If my program represented a significant level of resource effort for the service owner, they could never find time to move into the Ready, Willing and Able group.  Sadly, those that did find a resource to work on this tended to use it as the ‘special assignment’ for that employee who didn’t quite fit anywhere else in their organization.  I spent more time trying to train people on BCM that did not want to be trained and got out of that job as fast as they could that I was spinning my wheels.

Your ability to assist with the ‘no budget’ excuse is confined to any BCM content support and/or rationale for needed $ you can provide.

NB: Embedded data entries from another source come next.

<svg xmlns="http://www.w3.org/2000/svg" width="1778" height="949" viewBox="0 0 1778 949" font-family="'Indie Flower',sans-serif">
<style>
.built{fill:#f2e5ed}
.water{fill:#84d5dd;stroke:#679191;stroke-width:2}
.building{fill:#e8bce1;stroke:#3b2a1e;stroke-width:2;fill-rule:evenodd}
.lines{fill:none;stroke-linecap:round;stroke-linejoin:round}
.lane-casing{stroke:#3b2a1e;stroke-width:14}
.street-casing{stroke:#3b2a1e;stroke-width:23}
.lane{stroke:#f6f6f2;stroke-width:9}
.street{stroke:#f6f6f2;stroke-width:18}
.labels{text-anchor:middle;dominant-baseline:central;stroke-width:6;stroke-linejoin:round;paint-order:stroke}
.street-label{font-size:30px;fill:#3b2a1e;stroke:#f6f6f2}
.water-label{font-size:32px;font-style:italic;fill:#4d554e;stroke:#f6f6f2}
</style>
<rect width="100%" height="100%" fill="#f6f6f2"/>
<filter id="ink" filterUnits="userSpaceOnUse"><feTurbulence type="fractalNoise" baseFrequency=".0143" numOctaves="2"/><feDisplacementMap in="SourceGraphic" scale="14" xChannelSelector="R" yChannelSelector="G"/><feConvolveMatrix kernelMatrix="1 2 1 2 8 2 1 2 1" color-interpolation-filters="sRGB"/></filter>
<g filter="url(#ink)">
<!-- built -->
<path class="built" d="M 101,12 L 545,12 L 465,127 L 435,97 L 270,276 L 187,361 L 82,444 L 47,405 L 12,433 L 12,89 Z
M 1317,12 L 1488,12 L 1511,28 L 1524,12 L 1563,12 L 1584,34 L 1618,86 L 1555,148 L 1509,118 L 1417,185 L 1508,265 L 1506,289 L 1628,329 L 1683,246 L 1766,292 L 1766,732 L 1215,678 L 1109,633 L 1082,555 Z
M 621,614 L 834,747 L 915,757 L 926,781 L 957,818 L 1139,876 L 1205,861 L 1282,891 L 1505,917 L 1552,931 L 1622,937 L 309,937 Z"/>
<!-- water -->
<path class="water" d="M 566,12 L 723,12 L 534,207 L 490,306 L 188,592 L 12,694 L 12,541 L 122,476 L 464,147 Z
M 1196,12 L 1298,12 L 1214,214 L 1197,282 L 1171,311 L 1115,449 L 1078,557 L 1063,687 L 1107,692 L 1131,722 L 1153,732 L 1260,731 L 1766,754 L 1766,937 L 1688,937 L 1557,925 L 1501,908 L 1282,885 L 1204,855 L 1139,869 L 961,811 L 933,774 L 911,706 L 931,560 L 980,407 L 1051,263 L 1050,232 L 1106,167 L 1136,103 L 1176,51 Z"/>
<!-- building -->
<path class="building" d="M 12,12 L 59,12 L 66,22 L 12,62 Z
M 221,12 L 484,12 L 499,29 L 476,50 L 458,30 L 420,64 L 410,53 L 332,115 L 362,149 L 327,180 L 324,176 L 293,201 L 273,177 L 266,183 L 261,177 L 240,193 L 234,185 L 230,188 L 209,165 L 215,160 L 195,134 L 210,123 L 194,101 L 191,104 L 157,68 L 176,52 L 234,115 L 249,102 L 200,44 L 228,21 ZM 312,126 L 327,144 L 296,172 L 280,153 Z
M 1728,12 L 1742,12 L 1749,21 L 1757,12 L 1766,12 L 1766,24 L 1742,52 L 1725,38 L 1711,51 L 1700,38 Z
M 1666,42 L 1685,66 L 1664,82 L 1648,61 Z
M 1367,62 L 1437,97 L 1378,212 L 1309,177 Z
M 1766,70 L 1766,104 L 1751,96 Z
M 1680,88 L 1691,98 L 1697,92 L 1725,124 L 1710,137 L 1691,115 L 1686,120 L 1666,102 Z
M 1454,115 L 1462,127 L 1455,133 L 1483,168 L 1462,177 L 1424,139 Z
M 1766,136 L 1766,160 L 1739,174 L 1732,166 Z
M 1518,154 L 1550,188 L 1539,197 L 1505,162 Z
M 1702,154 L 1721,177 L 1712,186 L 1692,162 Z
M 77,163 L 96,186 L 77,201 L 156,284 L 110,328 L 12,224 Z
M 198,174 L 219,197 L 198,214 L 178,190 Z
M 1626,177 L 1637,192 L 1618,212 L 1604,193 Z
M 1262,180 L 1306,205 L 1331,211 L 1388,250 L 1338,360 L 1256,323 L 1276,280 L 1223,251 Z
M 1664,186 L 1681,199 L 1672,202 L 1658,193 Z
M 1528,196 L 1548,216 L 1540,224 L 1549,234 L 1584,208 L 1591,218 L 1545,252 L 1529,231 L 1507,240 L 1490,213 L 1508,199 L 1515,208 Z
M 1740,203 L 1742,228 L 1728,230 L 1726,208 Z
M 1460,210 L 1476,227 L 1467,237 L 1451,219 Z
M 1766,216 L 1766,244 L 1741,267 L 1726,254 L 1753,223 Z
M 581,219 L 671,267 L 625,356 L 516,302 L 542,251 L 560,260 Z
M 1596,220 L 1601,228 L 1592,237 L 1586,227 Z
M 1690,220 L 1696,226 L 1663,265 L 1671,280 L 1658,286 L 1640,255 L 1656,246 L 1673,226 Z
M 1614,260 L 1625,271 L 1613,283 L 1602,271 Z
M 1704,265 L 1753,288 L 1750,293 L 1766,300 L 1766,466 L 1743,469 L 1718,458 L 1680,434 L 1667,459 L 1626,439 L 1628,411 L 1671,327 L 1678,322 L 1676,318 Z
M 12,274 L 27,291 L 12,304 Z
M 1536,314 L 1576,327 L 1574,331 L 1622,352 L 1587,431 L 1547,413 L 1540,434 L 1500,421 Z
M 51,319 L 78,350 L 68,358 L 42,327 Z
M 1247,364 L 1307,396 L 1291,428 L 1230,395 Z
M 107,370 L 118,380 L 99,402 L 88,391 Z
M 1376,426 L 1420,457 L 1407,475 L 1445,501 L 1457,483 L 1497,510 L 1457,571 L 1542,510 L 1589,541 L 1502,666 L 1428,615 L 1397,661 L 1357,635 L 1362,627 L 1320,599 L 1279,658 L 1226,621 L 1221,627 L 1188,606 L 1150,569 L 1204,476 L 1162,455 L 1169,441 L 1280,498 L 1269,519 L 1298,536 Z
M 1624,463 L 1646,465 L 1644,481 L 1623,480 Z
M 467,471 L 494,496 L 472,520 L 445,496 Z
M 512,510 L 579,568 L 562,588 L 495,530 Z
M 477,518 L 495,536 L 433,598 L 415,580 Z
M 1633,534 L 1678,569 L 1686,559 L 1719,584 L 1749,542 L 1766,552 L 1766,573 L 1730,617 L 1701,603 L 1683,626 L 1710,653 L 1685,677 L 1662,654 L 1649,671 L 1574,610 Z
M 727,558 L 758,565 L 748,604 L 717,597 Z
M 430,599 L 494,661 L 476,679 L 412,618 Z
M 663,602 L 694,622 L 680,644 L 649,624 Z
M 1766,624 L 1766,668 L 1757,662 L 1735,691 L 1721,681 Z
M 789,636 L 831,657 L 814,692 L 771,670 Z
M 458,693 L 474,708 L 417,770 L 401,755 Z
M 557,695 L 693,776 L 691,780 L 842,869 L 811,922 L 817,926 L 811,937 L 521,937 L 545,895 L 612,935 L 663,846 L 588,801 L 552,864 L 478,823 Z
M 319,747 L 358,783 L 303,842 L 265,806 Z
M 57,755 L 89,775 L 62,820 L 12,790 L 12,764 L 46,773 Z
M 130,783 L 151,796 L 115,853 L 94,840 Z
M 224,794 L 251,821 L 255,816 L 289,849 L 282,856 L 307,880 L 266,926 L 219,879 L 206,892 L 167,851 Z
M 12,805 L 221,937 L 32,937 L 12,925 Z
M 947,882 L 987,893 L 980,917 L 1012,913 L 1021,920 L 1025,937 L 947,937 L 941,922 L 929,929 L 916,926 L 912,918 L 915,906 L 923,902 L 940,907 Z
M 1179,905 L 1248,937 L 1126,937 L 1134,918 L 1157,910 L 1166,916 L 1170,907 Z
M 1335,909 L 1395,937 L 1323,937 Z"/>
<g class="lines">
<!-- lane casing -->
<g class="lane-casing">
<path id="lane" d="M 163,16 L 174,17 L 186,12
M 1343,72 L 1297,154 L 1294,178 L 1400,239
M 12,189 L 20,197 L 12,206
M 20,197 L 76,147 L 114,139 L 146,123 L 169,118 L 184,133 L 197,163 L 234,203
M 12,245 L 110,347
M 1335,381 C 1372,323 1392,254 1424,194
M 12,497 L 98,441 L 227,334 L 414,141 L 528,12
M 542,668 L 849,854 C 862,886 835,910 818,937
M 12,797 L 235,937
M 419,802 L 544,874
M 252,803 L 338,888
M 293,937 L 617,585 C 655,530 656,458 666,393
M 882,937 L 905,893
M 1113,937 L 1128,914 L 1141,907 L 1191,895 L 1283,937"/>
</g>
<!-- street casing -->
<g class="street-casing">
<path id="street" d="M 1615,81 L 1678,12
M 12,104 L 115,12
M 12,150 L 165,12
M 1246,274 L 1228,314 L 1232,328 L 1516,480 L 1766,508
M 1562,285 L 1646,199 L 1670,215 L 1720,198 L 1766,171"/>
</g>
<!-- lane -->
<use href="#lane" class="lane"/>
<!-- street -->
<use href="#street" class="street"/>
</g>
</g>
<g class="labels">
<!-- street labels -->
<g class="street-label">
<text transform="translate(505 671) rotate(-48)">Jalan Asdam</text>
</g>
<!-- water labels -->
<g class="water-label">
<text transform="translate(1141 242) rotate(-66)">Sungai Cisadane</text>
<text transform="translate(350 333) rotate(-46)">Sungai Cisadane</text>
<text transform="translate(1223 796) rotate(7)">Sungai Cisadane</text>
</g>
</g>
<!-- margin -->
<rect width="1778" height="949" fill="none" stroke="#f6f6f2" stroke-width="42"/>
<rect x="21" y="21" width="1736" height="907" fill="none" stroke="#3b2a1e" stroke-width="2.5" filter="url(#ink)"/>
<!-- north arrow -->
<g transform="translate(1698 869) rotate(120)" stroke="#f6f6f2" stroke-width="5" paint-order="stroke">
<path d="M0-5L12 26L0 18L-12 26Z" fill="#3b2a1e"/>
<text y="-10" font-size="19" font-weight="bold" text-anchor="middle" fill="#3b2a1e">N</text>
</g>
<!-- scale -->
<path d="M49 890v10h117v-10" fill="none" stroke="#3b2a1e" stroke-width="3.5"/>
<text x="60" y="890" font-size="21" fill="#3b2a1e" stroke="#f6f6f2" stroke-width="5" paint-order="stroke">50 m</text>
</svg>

However, to eliminate the ‘my team does not have time for this’ excuse, I came up with what we called our ‘Blitz’ approach to developing BC Plans.  A 3 tier Business Continuity Planning Model as follows:

  • Tier 1 plans = strategic only – the results of a ½ day facilitated workshop for functional work teams of 4-8 people during which we completed risk assessment; business impact analysis; identified the most appropriate response team structure and membership; identified recovery strategy options and developed a next steps action plan. Every functional team; every site in the organization was required to do AT LEAST Level 1 planning by my CIO.
  • Tier 2 plans = tactical but not implemented – we needed to get Executive approval, obtain budget; acquire goods or services; write technical specs for an RFP or do more detailed planning with inter-connected groups or external partners;
  • Tier 3 plans = goods and services required are in place and have been exercised/tested successfully. BCP is embedded in how we do business so change management is appropriately managed and plans are able to be efficiently updated on an annual basis or when any major change occurs.

After conducting the first few workshops, we found a high level of commonality across the organization that meant I could take the results of some workshops and turn them into a generic plan for similar functions in other buildings etc. in turn reducing the level of effort required again.

Functional groups or services with a Recovery Time Objective in excess of 10 business days that demonstrated existing capability to meet needs within the RTO window had the requirement to complete Tier 2 and 3 planning waived.  WOW did this ever alter RTOs that service owners were insisting on!

 

Hope this is helpful… if you attend DRI2019 in Las Vegas, don’t hesitate to say hello!